Obwohl sich Arbeitgeber bei Einstellungen also offensichtlich auf das „Nötigste“ beschränken, ist der Anteil der Befristungen weiterhin hoch: 39,4 Prozent der neu Eingestellten erhielten im Frühjahr 2020 einen befristeten Arbeitsvertrag. Gegenüber dem Vergleichszeitraum 2019 ging diese Quote aber moderat um 2,5 Prozentpunkte zurück.

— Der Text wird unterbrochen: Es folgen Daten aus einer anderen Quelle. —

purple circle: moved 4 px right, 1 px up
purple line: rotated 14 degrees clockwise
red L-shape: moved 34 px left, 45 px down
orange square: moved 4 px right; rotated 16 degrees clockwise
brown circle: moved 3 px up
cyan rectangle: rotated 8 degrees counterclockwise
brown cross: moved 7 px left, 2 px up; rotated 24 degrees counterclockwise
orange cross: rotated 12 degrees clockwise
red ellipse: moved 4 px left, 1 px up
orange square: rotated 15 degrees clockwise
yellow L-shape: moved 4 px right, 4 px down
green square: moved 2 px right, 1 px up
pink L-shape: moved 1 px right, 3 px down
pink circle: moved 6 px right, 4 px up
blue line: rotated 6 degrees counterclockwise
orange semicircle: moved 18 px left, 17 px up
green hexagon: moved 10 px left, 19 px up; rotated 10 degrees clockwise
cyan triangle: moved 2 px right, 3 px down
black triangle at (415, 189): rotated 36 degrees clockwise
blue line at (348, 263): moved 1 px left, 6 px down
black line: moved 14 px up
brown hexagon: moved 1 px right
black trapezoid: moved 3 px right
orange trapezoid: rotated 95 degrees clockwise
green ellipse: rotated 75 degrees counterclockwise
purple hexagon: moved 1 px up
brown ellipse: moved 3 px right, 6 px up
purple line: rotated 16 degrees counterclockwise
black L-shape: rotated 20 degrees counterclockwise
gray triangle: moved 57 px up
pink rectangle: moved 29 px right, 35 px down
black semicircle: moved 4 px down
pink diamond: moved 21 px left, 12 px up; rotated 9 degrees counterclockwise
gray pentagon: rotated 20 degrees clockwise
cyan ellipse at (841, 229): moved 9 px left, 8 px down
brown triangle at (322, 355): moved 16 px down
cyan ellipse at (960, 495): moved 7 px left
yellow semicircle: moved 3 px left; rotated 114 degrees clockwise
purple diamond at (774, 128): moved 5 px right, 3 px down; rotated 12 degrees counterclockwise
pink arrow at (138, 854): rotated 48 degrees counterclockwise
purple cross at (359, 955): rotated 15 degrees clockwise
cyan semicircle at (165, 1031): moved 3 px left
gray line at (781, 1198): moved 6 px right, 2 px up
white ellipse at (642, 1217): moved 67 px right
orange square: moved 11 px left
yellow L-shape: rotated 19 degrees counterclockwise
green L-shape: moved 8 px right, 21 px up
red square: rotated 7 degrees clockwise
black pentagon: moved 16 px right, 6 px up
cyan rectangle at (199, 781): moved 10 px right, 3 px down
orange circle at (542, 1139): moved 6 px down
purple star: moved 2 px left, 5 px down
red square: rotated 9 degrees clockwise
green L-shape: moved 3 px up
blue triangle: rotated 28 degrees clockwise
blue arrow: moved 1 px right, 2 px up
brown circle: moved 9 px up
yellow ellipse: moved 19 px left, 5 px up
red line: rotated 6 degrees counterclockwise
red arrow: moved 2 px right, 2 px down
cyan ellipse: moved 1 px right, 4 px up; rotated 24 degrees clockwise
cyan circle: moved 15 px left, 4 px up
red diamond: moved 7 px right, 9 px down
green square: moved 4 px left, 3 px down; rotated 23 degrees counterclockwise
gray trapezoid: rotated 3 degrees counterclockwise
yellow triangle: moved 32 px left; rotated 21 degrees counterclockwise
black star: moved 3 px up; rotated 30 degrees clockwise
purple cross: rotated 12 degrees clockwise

An den langjährigen Mustern bei befristeten Einstellungen hat sich in der Corona-Pandemie ebenfalls wenig geändert, macht die Analyse der WSI-Experten Dr. Eric Seils und Dr. Helge Emmler deutlich: “Überdurchschnittlich stark von Befristungen betroffen sind weiterhin junge Beschäftigte sowie Arbeitnehmerinnen und Arbeitnehmer mit ausländischer Staatsangehörigkeit. So bekamen von den neu Eingestellten unter 25 Jahren 50,8 Prozent nur einen befristeten Arbeitsvertrag, während das in der Altersgruppe zwischen 25 und 54 für 37,1 Prozent galt.”

Besonders betroffen: Beschäftigte ohne Ausbildungsabschluss

Schaut man auf die Qualifikation, müssen sowohl Beschäftigte ohne Ausbildungsabschluss (51,7 Prozent) als auch Hochschulabsolventen (44,6) in einem neuen Job überdurchschnittlich häufig mit einem befristeten Vertrag Vorlieb nehmen.

Besonders weit verbreitet sind befristete Neueinstellungen in den Wirtschaftszweigen Erziehung und Unterricht sowie Information und Kommunikation. Dementsprechend weisen oft Regionen sehr hohe Befristungsquoten auf, deren Arbeitsmarkt von der Kreativ- und Medienbranche oder von Hochschulen geprägt sind. Das gilt nach der neuen Studie etwa für Köln (61,4 Prozent Befristungsquote bei Neueinstellungen), Potsdam (59,7 Prozent) oder Berlin (52,8 Prozent).

Für ihre Untersuchung werteten Seils und Emmler die neuesten verfügbaren Prozessdaten der Bundesagentur für Arbeit zu Einstellungen aus, die sich auf das 2. Quartal 2020 beziehen. Die Prozessdaten sind deutlich aktueller als andere Datenquellen, und sie lassen sich detailliert regional auswerten. Dagegen ist es auf dieser Basis nicht möglich, zwischen Befristungen mit Sachgrund (z.B. Elternzeitvertretung) und ohne zu differenzieren.

Dazu Inge Hannemann bei Twitter: “Ich finde diese Entwicklung und die Stagnation der hohen Befristungen, unabhängig der Art der Befristungen, mehr als bedenklich. Jede Befristung stoppt die persönliche Lebensplanung jeglicher Art. Und die Arbeitgeber entziehen sich jeder Verantwortung. Politische Phrase: Ende Befristung.”